While the buyers have not yet found confidence in the real estate market in India, investors have been betting on the forthcoming “Acche Din” in the sector. This is evident from the significant investments the sector has been attracting underlying the growth potential.
India’s property sector has received a whopping $2.8 billion in private equity investments during the first nine months of 2015. This is the highest investment seen in the last seven years since the peak of 2008.
Clearly investors including private equity, pension and sovereign wealth funds are regaining confidence in India owing to strong indicators signaling a revival in the real estate sector on the back of several initiatives by the central government.
But is this all for real? Yes, it can be, provided the sector overcomes challenges including delay in approvals, inventory overhang and most importantly, debt pressure that has been deteriorating credit metrics of realty developers.
While the government including civic bodies has been moving further on simplifying processes and ease of doing business, developers have a task at hand with regards to their debt stress. They need to concentrate of the ticking bomb of debt that can explode any moment.
Rs 30,000 crore! That’s the debt obligation faced by the country’s top 25 realtors comprising as much as 95% market capitalization of this sector. And now they are facing high refinancing risk. All this due to the sluggish demand in the market and financial mismanagement by the builders themselves.

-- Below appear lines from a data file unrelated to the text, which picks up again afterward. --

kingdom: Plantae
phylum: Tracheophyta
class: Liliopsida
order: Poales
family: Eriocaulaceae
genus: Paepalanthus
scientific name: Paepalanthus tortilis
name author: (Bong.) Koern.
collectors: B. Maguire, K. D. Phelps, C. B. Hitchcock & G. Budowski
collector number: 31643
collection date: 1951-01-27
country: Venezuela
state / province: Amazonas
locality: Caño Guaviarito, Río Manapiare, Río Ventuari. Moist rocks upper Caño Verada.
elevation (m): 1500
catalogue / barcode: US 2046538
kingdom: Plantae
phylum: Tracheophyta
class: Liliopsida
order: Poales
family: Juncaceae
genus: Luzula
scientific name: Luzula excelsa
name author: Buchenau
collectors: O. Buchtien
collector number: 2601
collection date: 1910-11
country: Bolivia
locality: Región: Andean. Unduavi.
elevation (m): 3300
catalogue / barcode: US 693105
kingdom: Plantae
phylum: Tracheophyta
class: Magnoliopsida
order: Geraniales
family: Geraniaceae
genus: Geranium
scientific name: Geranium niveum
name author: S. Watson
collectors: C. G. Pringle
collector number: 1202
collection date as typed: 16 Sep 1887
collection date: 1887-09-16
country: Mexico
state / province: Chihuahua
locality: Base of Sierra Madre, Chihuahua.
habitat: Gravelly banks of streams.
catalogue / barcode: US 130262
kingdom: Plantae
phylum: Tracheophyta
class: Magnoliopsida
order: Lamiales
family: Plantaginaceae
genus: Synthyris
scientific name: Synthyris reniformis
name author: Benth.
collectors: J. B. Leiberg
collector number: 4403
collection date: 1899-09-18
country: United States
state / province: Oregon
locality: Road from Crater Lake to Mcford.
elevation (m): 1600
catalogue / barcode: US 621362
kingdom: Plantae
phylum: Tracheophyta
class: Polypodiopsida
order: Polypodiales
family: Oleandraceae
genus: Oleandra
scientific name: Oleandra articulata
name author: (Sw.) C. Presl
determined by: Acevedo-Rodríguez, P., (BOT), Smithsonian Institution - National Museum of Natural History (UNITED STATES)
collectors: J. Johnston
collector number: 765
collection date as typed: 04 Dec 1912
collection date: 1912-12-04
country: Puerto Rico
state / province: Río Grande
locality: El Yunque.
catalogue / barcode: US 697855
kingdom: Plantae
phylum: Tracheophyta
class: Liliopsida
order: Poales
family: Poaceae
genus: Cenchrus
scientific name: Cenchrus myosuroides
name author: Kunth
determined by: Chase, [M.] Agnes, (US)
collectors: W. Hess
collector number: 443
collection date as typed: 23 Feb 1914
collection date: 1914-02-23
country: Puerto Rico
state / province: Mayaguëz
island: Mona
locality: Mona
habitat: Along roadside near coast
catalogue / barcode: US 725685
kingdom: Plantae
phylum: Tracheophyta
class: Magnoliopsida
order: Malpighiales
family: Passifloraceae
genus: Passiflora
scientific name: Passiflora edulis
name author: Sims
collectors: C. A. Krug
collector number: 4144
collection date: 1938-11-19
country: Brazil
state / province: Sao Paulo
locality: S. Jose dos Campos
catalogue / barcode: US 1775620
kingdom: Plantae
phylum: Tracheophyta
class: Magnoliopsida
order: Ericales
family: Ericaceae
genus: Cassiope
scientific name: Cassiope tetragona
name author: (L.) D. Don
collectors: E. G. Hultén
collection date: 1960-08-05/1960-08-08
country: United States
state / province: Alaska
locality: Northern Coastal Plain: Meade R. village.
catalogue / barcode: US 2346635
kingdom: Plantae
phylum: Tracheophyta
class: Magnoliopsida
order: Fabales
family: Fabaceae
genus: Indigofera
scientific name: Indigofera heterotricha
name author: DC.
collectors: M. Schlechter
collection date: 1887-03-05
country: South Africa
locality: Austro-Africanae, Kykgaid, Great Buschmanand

There are chances of developers escaping from this debt trap if they are able to push sales through combination of measures of intelligent pricing and right product offerings.
Moreover, the government is also doing its bit to help developers by regulatory easing that includes measures on foreign direct investment (FDI). So this bounty of investments that have already been infused in the market and expected further inflow should be utilized by the developers wisely and to dabble further in land banking.
Developers, at least now, stick to right market, right product and most importantly right price.